> [What you should do]: Reproduce the entries in full. Exclude all images from the copy.

[[ Record excerpts, beginning ]]

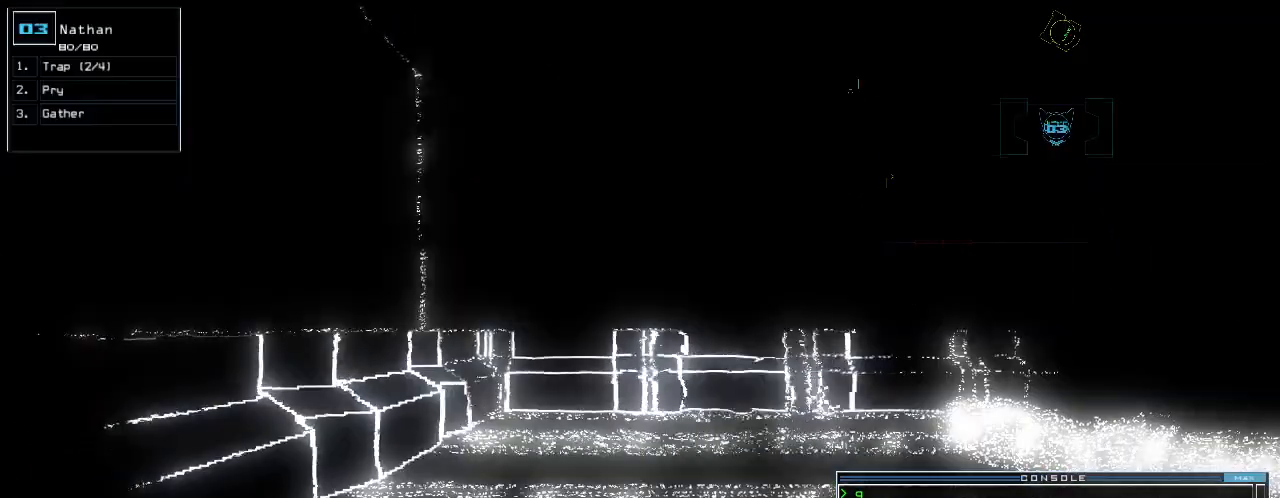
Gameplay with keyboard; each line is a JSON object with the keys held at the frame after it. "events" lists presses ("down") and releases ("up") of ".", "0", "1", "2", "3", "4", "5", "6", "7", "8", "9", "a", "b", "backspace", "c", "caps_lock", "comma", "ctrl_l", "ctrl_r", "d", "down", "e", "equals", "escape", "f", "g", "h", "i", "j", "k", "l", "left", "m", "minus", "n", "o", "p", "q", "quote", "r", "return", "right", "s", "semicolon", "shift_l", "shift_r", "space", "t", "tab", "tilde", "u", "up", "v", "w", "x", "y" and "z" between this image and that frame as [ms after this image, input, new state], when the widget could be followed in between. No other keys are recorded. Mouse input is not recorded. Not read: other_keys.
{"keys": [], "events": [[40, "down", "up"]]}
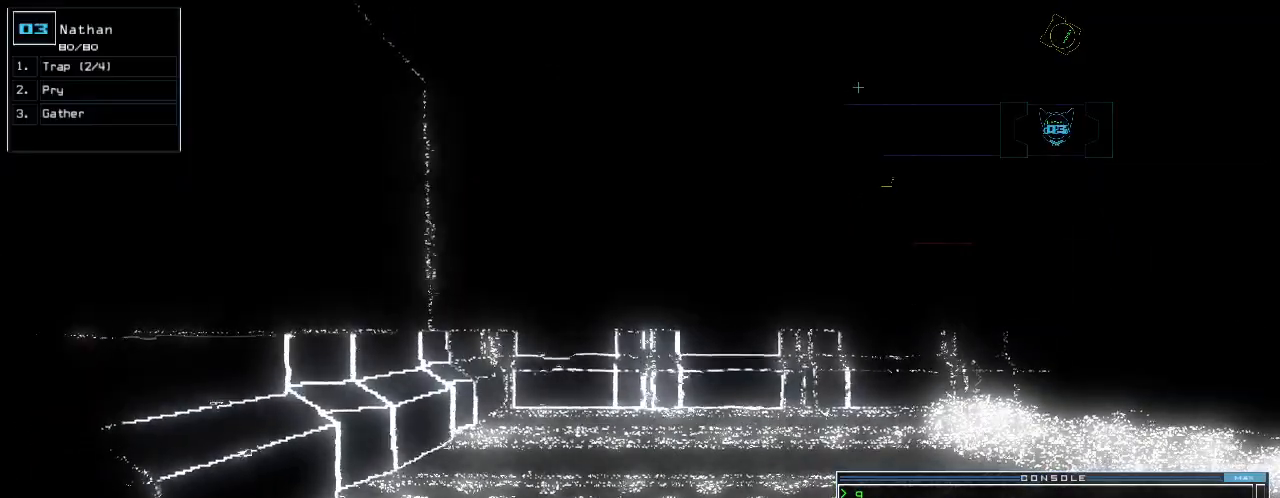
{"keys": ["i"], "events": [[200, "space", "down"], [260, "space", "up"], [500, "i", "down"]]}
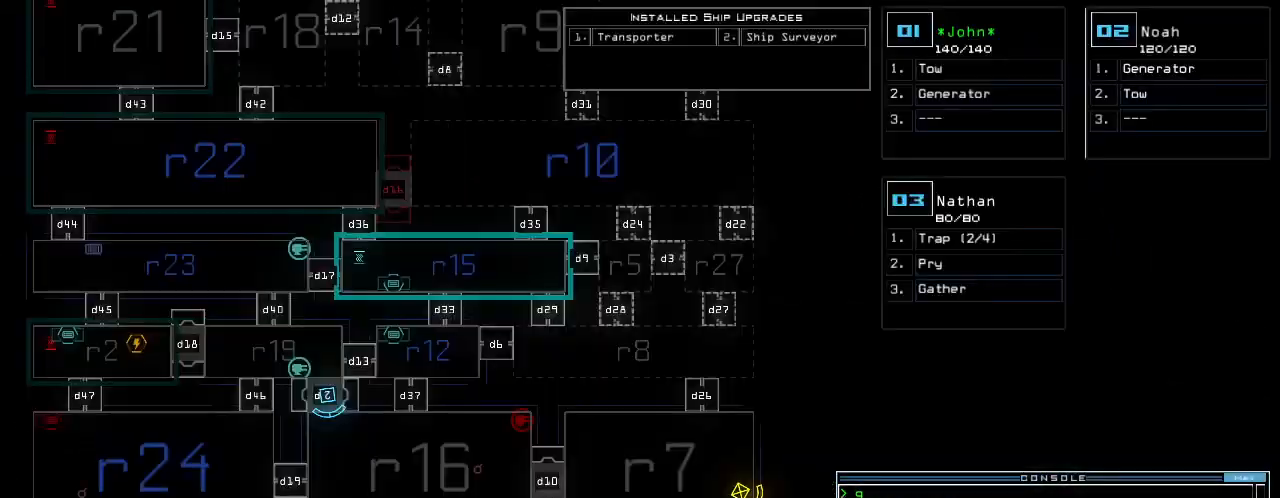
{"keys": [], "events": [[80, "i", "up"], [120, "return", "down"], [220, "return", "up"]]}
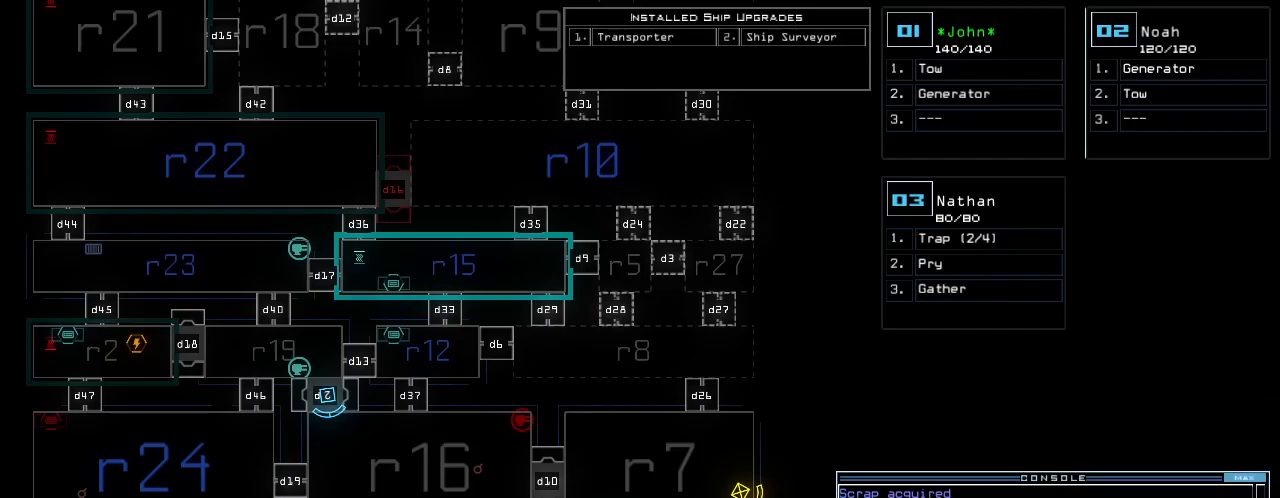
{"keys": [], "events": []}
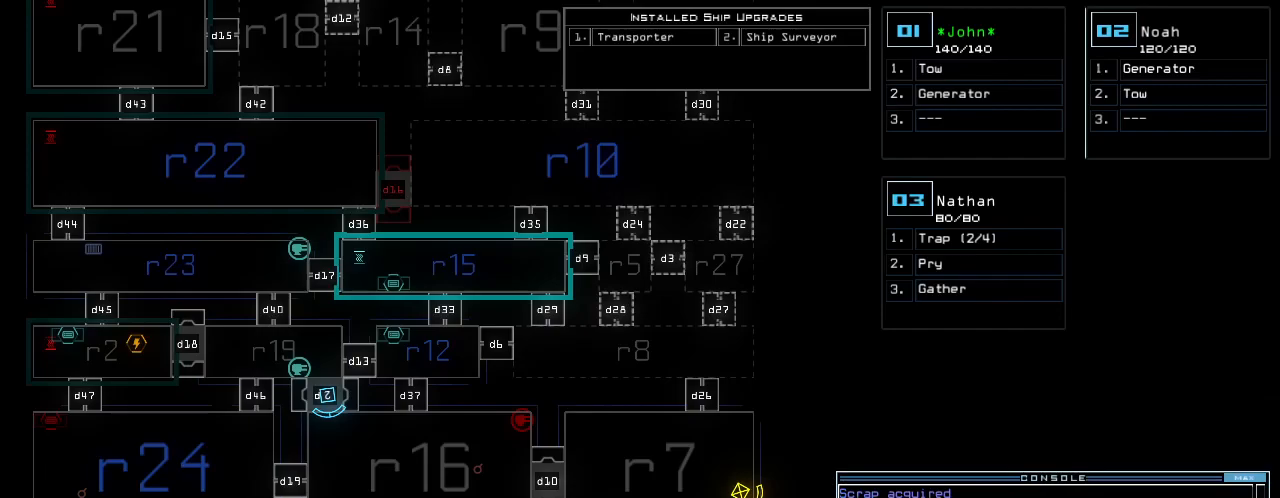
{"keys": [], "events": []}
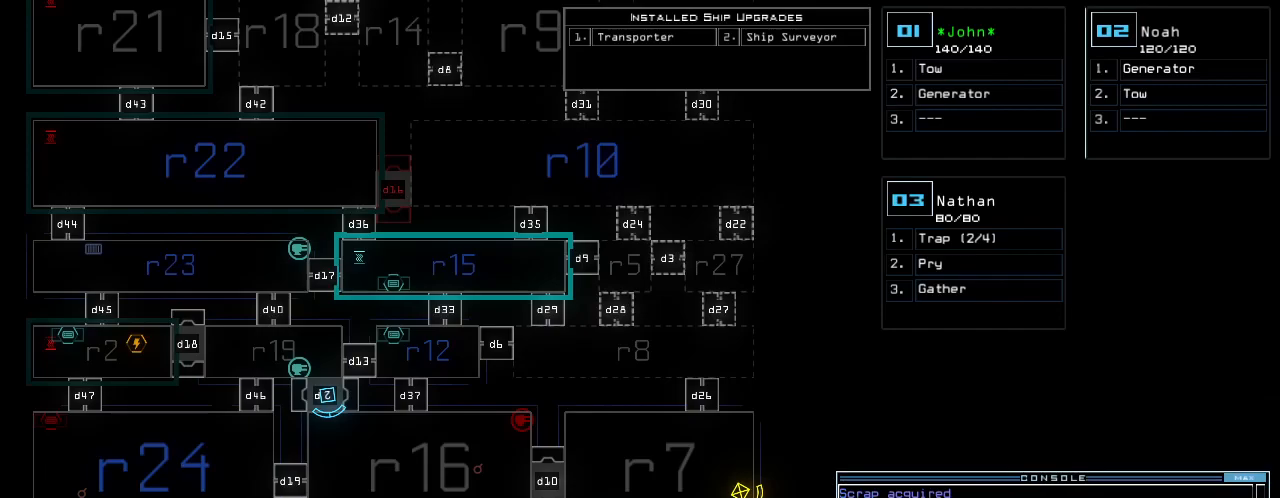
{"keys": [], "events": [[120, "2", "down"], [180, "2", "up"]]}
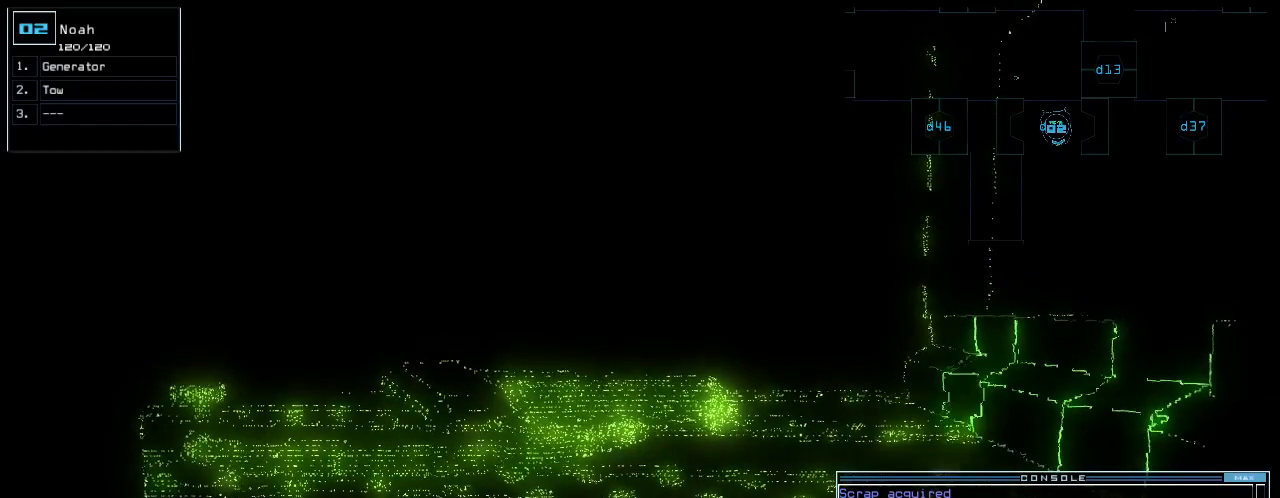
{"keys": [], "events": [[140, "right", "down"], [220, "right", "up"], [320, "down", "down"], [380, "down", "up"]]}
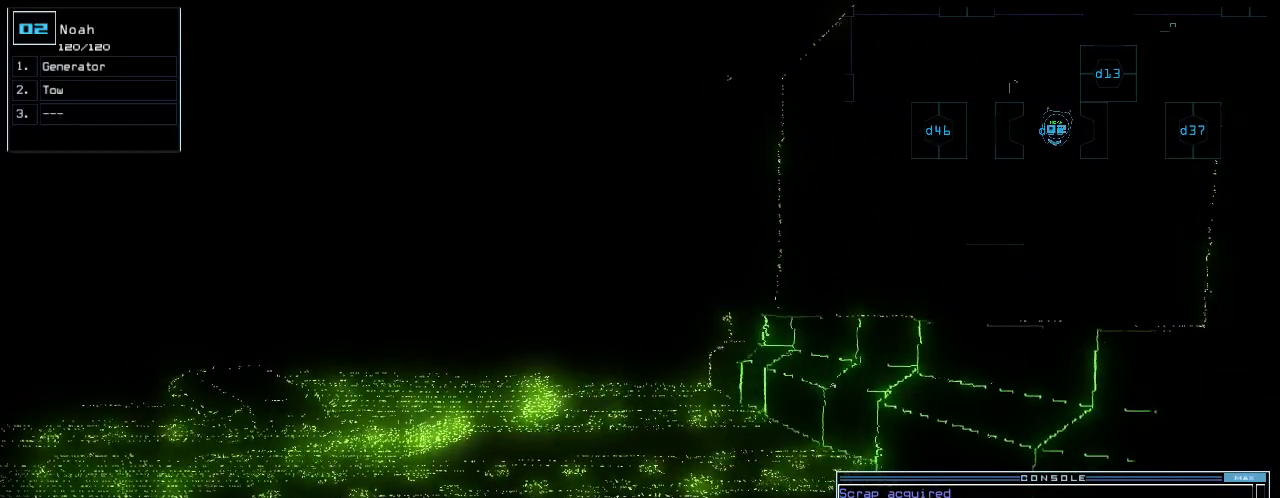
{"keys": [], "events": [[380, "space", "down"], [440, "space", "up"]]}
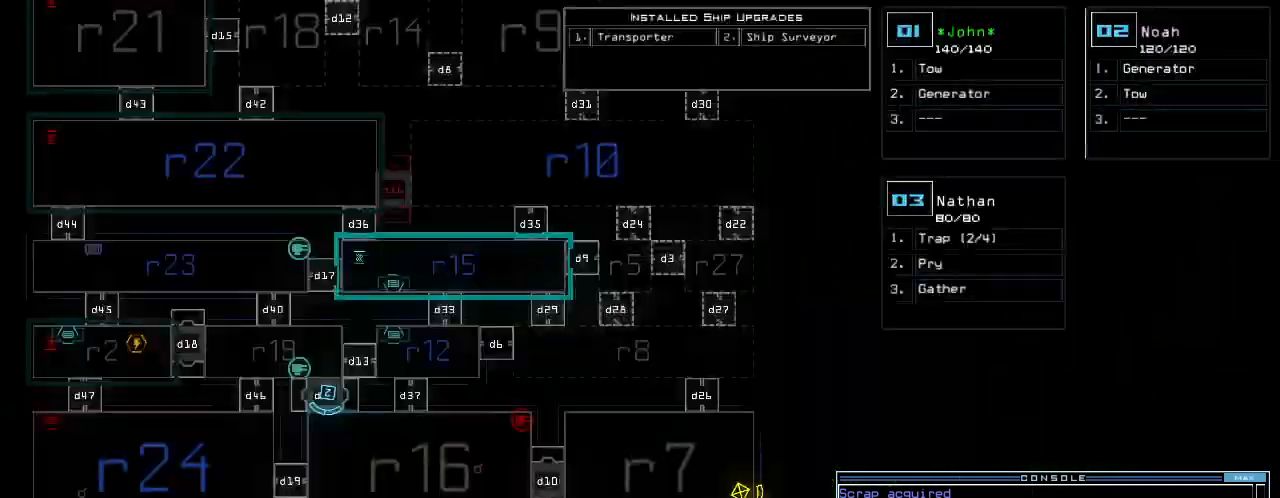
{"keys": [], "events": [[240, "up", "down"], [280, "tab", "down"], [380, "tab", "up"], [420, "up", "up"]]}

[[ Record excerpts, end ]]

> [Exercise result]:
Gameplay with keyboard; each line is a JSON object with the keys held at the frame after it. "events" lists presses ("down") and releases ("up") of ".", "0", "1", "2", "3", "4", "5", "6", "7", "8", "9", "a", "b", "backspace", "c", "caps_lock", "comma", "ctrl_l", "ctrl_r", "d", "down", "e", "equals", "escape", "f", "g", "h", "i", "j", "k", "l", "left", "m", "minus", "n", "o", "p", "q", "quote", "r", "return", "right", "s", "semicolon", "shift_l", "shift_r", "space", "t", "tab", "tilde", "u", "up", "v", "w", "x", "y" and "z" between this image and that frame as [ms after this image, input, new state], when the widget could be followed in between. No other keys are recorded. Mouse input is not recorded. Not read: other_keys.
{"keys": [], "events": [[40, "down", "up"]]}
{"keys": ["i"], "events": [[200, "space", "down"], [260, "space", "up"], [500, "i", "down"]]}
{"keys": [], "events": [[80, "i", "up"], [120, "return", "down"], [220, "return", "up"]]}
{"keys": [], "events": []}
{"keys": [], "events": []}
{"keys": [], "events": [[120, "2", "down"], [180, "2", "up"]]}
{"keys": [], "events": [[140, "right", "down"], [220, "right", "up"], [320, "down", "down"], [380, "down", "up"]]}
{"keys": [], "events": [[380, "space", "down"], [440, "space", "up"]]}
{"keys": [], "events": [[240, "up", "down"], [280, "tab", "down"], [380, "tab", "up"], [420, "up", "up"]]}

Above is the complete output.